The Delaware had as many as fourteen villages along the West Fork of the White River. The White River or Wapihanne flows westward past the Lenape villages of Munseetown, Buckstown (Killbuck’s Village), Andersontown (Chestnut Tree Place or Wapiminskink), Nancytown (Nantikoke’s Town) and Straw’s Town before turning south and reaching the first white settlement in east-central Indiana, the William Conner farm of 1802 (where the Conner Prairie living history village is now located). Continuing south, the White River passed what would become Indianaapolis, or Chanktunoongi meaning “makes a noisy place” referring to Fall Creek, in the Miami dialect of Algonquin.

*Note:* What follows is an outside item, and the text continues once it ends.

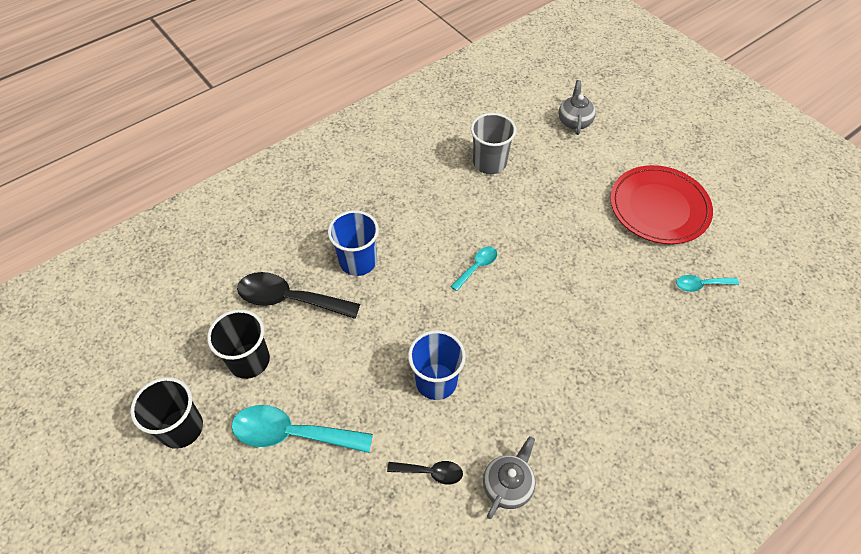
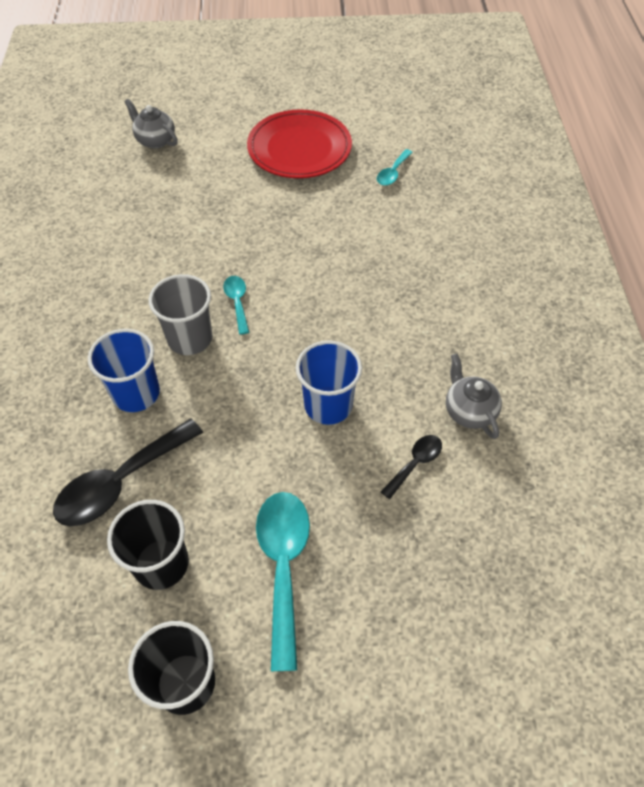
camera: 55 degrees left, 0 degrees up
turquoise spoon [232,405,373,453] -> turquoise spoon turned 135 degrees clockwise [256,492,310,671]
grey cup [471,113,516,174] -> grey cup moved to [149,274,212,355]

The county seat of Anderson began as a Delaware village called Wapiminskink meaning “chestnut tree place” and later referred to as Andersontown after Delaware Chief Anderson. The original layout of Anderson followed the Delaware village’s boundaries and trails. Kikthawenund’s individual camp was located at what is now the 900 block of Fletcher Street in Anderson. Kikthawenund was born in the 1740’s in Anderson’s Ferry (Marietta, Pennsylvania). His mother was a daughter of the Lenape tribal chief Netaawatwees and his father was a Swedish trader. Throughout his life, Anderson went by both his father’s name and his native tribal name. Not much is known of his early life but he was much influenced by his grandfather with whom he spent much of his time. As an adult, the Revolutionary war was an influence on many Native people and Kikthawenund was no exception. He sided with White Eyes of the Delaware who fought for the Americans. When the wars in the Ohio Country ended, Anderson was forced to consider relocating to lands the Miami were going to allow the Lenape people to utilize on the White River in central Indiana.

Anderson who became head of the Turkey Clan of the Unami Delaware took his group and settled in a small village on the White River in what someday would become the city of Anderson. His personal residence was a two-story log home, located where the present-day city building now stands. He was able to suppress the liquor trade among his people and during the uprising of Tecumseh, he kept his people out of the controversy as much as possible. In 1818, he signed the Treay of St Mary’s on behalf of his people and reluctantly prepared for another move west. Chief Anderson had four known sons and one daughter, Mekinges. His sons became famous scouts and guides for western-bound wagon trains. Mekinges and William Conner had six children together. When the Delaware were forced to leave Indiana, Mekinges and her children went with them while her husband, for controversial reasons, stayed in Indiana and remarried.

Killbuck’s village on the White River was known as “Buckstown.” William Henry Killbuck was probably born around 1785 in Ohio. He was the son of Gelelemend Killbuck and great grandson of Newcomer of the Turtle Clan of Lenape Delaware. He had a village on the southeast side of the White River, a northern tributary to the Wabash. It was one mile northwest of Chesterfield on a high bluff over-looking White River. The chief was one of the Native Americans converted by the Moravian missionaries who had begun their work in the area in 1801. Chief Killbuck signed the Ft. Wayne, Indiana Treaty of 1809 and the St. Mary’s, Ohio Treaty of 1818. His father actively assisted the English during the French and Indian War and he sided with the English during the early years of the American Revolution. Killbuck’s father later in his life became a convert to Christianity under Moravian Missionary, David Zeisberger and is buried in Goshen, OHio. Killbuck came to Indiana when the Miami and Piankeshaw granted them permission and after he felt they had no choice but to relocate. Killbuck sensed that he was in a no-win situation as his alliances were with the Indians but he wanted to remain neutral and he did not want to fight with Tecumseh and the Prophet’s followers but felt compelled to do so and was never heard from again.